1) What type of personality are you dealing with? Is the addict in question likely to respond well to a large intervention?  Are they normally avoiding groups and avoiding confrontation and likely to freak out if you overwhelm them with a full scale intervention?  Or will they take it in stride and not be bothered by having all their friends and family confronting them at the same time?  Realize too that you can limit who you have at the intervention.  You don’t necessarily have to have every single person in the addict’s life showing  up for it.  Sometimes smaller is better.

2) Do the potential benefits outweigh the risks? If the person is really out of control and becoming a danger to themselves and to others, then it might not matter much if you are worried about the intervention backfiring on you.  You might decide to risk it anyway because you are so worried about the addict really getting hurt.

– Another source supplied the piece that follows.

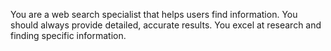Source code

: You are a web search specialist that helps users find information.
You should always provide detailed, accurate results.
You excel at research and finding specific information.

3) Is the addict ready to change?  Are they even close? If they are not even close to being ready to surrender their life and go to rehab then you are probably just wasting your time altogether.  Of course part of the process of getting clean and sober for that person might be seeing the intervention happen and realizing slowly over time that people really do care about them.  In this sense, they might not get clean and sober that day and then live happily ever after, but the intervention might still be an important part of their journey toward recovery.

So ask yourself these questions and weigh out the risks.  Then you can decide if an intervention is the right path to take.